As for golf, Fanshawe, a non-player whose only interest in sport was attending Wycombe Wanderers’ home matches, accepted that the game might be a relaxation for some, but he was worldy-wise enough to know that it didn’t rule out profitable dealing in, or on, the course of nineteen holes.
He bravely dared to demand a list of the parties Major Phillips was accustomed to play with, and stood hangdog but persistent until given the name of his club, any of whose par-level players the gentleman found acceptable for a scratch game.
Fanshawe made a note to consult his cousin Derek who occasionally played at the same club at a time and day of the week set aside for artisan members. Women also were segregated, with one afternoon’s freedom on the greens. The DC, passionately opposed to any form of apartheid, scorned to drink his beer anywhere his company was likely to be held in question, but he wasn’t above tapping for information others with less social conscience. Derek was a great gossip and would happily pass on any current info the bar staff might exchange for the price of a double.

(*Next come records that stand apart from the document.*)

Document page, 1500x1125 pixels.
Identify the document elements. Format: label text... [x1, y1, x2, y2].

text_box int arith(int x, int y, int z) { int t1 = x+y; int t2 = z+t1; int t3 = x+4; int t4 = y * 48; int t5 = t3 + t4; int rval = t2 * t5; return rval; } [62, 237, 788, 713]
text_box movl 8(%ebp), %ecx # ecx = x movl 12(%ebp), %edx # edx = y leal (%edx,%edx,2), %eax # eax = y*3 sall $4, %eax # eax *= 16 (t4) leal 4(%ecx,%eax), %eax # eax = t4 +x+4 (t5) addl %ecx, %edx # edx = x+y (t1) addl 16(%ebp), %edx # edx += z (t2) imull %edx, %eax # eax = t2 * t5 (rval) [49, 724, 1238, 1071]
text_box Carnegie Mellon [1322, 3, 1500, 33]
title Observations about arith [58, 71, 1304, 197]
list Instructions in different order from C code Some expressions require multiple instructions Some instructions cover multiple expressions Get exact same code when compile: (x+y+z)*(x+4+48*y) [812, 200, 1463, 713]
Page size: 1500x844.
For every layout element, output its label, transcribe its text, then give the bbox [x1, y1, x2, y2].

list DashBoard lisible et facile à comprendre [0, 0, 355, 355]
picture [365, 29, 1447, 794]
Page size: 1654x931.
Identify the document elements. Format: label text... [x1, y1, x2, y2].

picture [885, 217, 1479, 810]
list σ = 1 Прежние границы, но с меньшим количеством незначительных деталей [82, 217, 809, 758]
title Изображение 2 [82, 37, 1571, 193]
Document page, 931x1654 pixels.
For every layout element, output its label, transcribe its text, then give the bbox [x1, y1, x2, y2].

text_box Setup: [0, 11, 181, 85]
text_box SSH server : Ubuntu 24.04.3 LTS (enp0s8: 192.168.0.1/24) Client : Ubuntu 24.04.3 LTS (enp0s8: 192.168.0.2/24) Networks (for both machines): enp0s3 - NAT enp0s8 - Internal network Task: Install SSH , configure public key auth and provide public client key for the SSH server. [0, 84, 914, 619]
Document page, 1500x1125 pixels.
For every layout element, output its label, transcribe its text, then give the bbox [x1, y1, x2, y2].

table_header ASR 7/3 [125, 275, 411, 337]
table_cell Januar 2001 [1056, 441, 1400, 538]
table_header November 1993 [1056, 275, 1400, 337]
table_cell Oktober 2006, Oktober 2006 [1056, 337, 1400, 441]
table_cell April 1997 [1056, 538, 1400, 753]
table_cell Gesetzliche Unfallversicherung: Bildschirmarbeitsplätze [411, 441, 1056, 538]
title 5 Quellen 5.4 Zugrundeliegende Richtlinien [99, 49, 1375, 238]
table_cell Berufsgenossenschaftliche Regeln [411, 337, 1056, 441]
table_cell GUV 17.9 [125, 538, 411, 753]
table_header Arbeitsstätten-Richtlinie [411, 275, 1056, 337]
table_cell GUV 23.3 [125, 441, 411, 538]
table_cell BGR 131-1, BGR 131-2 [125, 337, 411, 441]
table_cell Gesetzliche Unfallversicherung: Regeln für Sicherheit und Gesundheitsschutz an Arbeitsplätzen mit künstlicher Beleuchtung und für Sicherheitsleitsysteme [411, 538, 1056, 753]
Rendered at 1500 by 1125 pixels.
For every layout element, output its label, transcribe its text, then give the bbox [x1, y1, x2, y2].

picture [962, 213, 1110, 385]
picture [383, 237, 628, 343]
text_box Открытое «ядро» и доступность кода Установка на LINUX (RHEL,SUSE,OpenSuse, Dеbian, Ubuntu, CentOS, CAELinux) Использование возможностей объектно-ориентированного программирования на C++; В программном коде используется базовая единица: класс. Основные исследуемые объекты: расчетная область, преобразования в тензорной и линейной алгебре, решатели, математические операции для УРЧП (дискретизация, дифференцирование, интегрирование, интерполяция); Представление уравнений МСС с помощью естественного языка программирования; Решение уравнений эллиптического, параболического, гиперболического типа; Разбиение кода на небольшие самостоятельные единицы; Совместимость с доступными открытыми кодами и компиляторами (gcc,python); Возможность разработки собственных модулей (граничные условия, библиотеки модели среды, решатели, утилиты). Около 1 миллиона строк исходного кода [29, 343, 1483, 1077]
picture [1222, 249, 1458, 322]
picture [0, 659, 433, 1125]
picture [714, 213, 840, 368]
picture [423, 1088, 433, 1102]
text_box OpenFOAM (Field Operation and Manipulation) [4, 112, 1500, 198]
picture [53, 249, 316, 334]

Fanshawe looked through his notes. That much, or little, would have to satisfy the new DI. Padded out and printed double-spaced, it should look more impressive.
The next resident he tackled was Miss Beatrice Weyman, Z’s ex-landlady who’d apparently inherited a fortune, bought the old, failed nursing-home and had it converted into flats. He glanced at his watch and was pleased to see that it showed ten forty-five, a favourable hour for elevenses. Beattie’s reputation for hospitality had reached him via the canteen grapevine.
He caught her working over a floured board, kneading and slapping down dough as though she had some personal grudge against it. He watched her shape the loaves and rolls, set them out on greased baking sheets and commit them to the Aga which gushed out a further burst of heat on the already cosy kitchen. ‘I’ll jest rinse me ‘ands,’ she told him, ’then we’ll ‘ave a nice potta tea.’